PROBLEM TO SOLVE ->
Reproduce the items starting at the beginning and ending at the line that contains "crop and rotate: left 23.34%, top", with both ends included.
##### RECORDS FOR THE TASK
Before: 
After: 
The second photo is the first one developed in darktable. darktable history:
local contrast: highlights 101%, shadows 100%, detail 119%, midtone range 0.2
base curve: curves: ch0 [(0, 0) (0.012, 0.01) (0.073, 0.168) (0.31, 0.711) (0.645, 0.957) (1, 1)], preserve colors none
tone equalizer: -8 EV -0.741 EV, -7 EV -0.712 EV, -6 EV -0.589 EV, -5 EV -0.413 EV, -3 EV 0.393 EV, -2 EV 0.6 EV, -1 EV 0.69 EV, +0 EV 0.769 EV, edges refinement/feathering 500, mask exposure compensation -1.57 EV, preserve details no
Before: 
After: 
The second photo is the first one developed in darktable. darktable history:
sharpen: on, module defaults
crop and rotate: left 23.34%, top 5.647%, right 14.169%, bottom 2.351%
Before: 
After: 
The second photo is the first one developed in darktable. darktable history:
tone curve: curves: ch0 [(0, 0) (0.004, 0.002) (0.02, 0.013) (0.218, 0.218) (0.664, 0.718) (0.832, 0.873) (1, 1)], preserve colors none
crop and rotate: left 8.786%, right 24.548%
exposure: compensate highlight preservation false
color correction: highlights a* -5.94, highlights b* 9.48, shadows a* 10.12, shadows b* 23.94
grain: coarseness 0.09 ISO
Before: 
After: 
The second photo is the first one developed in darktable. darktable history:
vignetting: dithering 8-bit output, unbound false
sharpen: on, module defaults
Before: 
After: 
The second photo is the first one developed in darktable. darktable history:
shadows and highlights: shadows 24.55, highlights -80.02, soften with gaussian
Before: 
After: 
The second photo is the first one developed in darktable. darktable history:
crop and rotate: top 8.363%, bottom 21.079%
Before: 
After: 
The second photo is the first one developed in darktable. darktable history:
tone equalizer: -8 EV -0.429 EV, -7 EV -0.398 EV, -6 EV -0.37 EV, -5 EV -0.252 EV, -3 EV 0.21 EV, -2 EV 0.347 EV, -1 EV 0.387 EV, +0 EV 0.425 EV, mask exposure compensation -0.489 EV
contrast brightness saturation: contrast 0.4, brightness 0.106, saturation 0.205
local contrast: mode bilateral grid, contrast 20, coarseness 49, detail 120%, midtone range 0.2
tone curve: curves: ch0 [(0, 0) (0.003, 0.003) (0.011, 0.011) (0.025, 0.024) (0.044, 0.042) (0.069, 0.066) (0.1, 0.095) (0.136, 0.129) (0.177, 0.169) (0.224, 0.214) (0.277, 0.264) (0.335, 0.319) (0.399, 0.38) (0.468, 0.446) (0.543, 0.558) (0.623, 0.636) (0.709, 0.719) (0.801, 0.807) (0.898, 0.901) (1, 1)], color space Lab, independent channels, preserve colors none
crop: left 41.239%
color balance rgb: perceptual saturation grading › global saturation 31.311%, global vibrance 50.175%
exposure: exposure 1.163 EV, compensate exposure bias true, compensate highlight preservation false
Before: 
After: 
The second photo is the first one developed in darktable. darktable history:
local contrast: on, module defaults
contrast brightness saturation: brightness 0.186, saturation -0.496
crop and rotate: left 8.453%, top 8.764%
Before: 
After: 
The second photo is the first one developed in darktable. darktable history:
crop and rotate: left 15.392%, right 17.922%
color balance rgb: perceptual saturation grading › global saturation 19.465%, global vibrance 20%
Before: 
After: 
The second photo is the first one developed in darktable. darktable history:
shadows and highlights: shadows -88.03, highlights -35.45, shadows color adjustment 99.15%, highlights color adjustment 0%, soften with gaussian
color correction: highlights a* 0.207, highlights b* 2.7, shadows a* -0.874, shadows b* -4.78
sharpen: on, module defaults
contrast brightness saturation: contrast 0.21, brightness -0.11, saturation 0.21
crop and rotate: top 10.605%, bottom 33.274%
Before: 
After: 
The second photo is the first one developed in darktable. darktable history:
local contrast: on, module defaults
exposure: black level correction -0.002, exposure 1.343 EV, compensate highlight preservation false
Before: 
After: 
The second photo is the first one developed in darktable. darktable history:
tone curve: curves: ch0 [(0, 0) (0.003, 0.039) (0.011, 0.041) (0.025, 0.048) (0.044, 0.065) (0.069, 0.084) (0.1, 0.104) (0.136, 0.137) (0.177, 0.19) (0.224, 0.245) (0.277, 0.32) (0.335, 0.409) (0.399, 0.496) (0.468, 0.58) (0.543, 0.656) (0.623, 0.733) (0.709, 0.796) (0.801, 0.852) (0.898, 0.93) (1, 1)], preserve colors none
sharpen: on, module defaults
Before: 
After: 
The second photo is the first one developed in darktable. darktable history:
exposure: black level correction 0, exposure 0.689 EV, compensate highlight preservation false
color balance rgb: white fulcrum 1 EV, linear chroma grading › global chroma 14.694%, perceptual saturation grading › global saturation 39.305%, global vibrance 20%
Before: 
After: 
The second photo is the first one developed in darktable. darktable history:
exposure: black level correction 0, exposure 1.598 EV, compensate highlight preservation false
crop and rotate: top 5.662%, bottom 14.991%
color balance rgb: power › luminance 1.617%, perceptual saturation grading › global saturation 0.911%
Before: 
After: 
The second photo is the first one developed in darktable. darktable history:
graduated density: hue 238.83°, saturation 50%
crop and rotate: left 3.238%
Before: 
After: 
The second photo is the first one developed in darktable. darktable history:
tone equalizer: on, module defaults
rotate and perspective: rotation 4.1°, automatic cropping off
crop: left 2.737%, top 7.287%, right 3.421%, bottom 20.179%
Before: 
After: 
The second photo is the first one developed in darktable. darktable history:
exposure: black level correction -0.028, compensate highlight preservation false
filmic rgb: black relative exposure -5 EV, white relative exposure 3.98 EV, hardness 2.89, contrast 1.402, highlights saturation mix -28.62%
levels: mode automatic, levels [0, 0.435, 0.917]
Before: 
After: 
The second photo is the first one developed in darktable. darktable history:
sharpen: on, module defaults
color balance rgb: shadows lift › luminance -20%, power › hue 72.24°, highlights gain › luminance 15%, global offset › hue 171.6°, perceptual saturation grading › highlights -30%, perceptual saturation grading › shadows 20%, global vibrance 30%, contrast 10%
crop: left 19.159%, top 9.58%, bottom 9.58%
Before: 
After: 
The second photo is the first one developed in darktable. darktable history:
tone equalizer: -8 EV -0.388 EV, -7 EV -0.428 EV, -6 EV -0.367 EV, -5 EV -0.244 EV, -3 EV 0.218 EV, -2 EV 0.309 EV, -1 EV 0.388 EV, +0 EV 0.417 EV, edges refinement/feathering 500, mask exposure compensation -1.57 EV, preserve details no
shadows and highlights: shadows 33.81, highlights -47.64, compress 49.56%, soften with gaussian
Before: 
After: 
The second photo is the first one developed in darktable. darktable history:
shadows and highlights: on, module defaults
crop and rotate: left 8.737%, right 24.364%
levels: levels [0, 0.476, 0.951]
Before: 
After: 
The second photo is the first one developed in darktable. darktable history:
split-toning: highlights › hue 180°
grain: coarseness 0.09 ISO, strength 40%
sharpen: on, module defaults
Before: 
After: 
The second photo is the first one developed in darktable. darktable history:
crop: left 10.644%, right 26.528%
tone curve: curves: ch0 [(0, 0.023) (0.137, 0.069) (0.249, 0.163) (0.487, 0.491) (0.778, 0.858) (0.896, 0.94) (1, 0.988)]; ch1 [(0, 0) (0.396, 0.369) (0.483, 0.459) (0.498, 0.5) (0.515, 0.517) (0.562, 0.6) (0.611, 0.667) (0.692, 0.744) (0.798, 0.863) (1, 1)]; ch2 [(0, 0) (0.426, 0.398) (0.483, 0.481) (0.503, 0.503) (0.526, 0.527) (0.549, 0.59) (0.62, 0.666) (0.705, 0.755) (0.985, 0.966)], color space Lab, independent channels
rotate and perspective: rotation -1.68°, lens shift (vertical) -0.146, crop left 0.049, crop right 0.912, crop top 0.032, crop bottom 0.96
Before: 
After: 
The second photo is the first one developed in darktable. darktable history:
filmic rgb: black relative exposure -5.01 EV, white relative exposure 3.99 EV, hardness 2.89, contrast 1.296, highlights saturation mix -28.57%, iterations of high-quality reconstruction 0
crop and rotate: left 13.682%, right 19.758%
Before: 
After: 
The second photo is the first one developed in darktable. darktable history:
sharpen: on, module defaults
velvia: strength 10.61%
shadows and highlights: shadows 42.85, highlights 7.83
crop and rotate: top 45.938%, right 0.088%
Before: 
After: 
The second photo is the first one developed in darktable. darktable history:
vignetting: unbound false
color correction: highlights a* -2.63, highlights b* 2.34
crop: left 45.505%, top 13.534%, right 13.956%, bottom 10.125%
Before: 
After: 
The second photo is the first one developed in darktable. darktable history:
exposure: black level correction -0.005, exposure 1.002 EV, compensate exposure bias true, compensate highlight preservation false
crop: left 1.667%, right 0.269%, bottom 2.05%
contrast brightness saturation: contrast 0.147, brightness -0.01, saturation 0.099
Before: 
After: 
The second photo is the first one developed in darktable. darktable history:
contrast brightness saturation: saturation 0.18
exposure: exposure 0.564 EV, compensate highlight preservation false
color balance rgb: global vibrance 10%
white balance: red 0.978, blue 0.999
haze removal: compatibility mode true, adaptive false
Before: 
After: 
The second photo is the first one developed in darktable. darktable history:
##########
EXPECTED OUTPUT ->
Before: 
After: 
The second photo is the first one developed in darktable. darktable history:
local contrast: highlights 101%, shadows 100%, detail 119%, midtone range 0.2
base curve: curves: ch0 [(0, 0) (0.012, 0.01) (0.073, 0.168) (0.31, 0.711) (0.645, 0.957) (1, 1)], preserve colors none
tone equalizer: -8 EV -0.741 EV, -7 EV -0.712 EV, -6 EV -0.589 EV, -5 EV -0.413 EV, -3 EV 0.393 EV, -2 EV 0.6 EV, -1 EV 0.69 EV, +0 EV 0.769 EV, edges refinement/feathering 500, mask exposure compensation -1.57 EV, preserve details no
Before: 
After: 
The second photo is the first one developed in darktable. darktable history:
sharpen: on, module defaults
crop and rotate: left 23.34%, top 5.647%, right 14.169%, bottom 2.351%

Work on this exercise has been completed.